The FCC would reduce rural telcos’ rate of return from 11.25 percent to 9.75 percent over six years under a USTelecom and NTCA proposal to revamp USF mechanisms for broadband coverage. The groups also proposed broadband buildout obligations requiring RLECs to reach up to 80 percent of unserved locations over five years and a screen for phasing out USF support in high-cost areas where unsubsidized competitors reach 85 percent of locations, said a filing posted Monday in docket 10-90. It summarized a meeting last week with senior FCC officials, including Chairman Tom Wheeler. NTCA, WTA and individual RLECs made separate filings citing concerns and offering proposals. Wheeler is said to be interested in circulating a draft order soon (see 1602040055).
Large telcos are seeking renewed USF voice support in remote areas where funding was cut off but their obligations to provide phone service continue under a transition to broadband-oriented mechanisms. Representatives of AT&T, CenturyLink, Frontier Communications, Verizon, Windstream and USTelecom jointly discussed the issue with FCC officials in a series of recent meetings, and Frontier sought relief in separate meetings with two commissioners, according to filings in docket 14-192. “It will happen, with some sort of path to broadband,” USTelecom Senior Vice President Jon Banks told us.

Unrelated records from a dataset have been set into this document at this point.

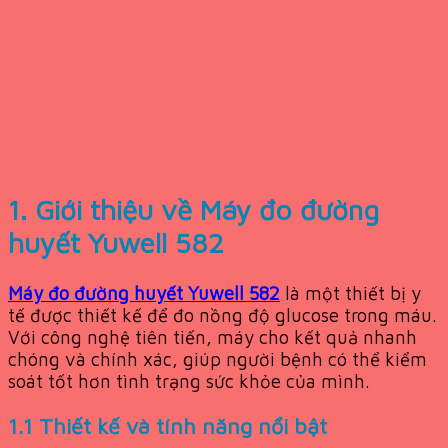
1. Giới thiệu về
Máy đo đường
huyết Yuwell 582
Máy đo đường huyết Yuwell 582
là một thiết bị y
tế được thiết kế để đo nồng độ glucose trong máu.
Với công nghệ tiên tiến, máy cho kết quả nhanh
chóng và chính xác, giúp người bệnh có thể kiểm
soát tốt hơn tình trạng sức khỏe của mình.
1.1 Thiết kế và tính năng nổi bật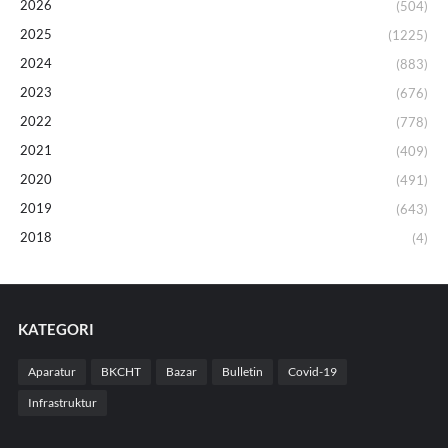
2026
(504)
2025
(1225)
2024
(883)
2023
(676)
2022
(778)
2021
(409)
2020
(491)
2019
(643)
2018
(4)
KATEGORI
Aparatur
BKCHT
Bazar
Bulletin
Covid-19
Infrastruktur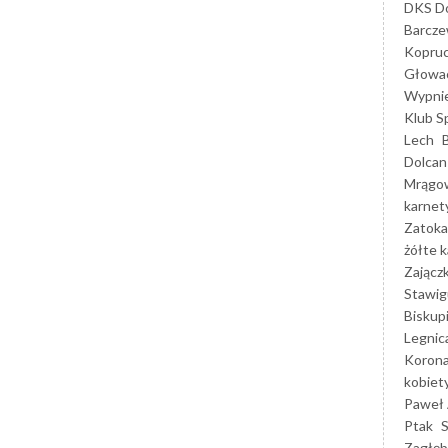
DKS Do
Barcz
Kopruc
Głowa
Wypni
Klub S
Lech
Dolcan
Mrągo
karnet
Zatoka
żółte k
Zającz
Stawig
Biskup
Legnic
Korona
kobiet
Paweł 
Ptak
Zagłęb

The Supreme Court could eventually review USF False Claim Act (FCA) litigation, a lawyer in one of the cases said at an FCBA seminar Wednesday. Vinson & Elkins attorney Jeremy Marwell said fraud allegations against recipients of USF support don’t qualify under the FCA, but he acknowledged it’s a “close question,” particularly in light of mixed court rulings to date. While Marwell was on the winning side of a July 2014 E-rate decision by the 5th U.S. Circuit Court of Appeals, which ruled the FCA doesn’t apply to USF programs (United States ex rel. Shupe v. Cisco, No. 13-40807), other cases are pending in the 7th Circuit and D.C. Circuit, which could create a circuit split. Marwell said he “wouldn’t be surprised” if the cases go to the high court.

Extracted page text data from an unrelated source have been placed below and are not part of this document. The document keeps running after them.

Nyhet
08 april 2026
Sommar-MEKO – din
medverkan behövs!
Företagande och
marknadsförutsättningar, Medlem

AT&T compared FCC partial relief for telcos to a kid shoveling only half a sidewalk after a snowstorm. In a blog post Wednesday, Vice President-Federal Regulatory Hank Hultquist noted the FCC in December partially denied a USTelecom petition that the agency forbear from applying various regulations, including a request that price-cap ILECs be relieved of universal service obligations where they no longer receive USF support (see 1512170052). “In explaining this denial, the FCC sounds an awful lot like a kid explaining why he shoveled only part of the sidewalk,” he said. “Of course, the FCC knows that it has not provided sufficient universal service support for these high-cost and extremely high-cost areas. But it hopes to escape its responsibility by invoking the farcical claim that price cap ILECs continue to be 'eligible' for other universal service support (e.g., Lifeline) in these areas.” Hultquist termed “ridiculous” FCC arguments that USTelecom didn't make the case for USF relief and that AT&T data was lacking because the agency didn’t adopt a related cost model. "If the FCC doesn’t want to fund universal service obligations in these areas, it should just get rid of them, as USTelecom asked it to do,” he said. “Unfortunately, the FCC appears determined to try to maintain the obligations without taking responsibility for them. I think it’s time for someone -- like an appellate court or Congress -- to tell them to pick up the shovel and do the job right.” AT&T has challenged the order and a related previous order in court (see 1601110036). The FCC had no comment Wednesday. Chairman Tom Wheeler had proposed some extra USF voice support for carriers, but Commissioner Ajit Pai said it was inadequate and an agency majority didn't vote for it.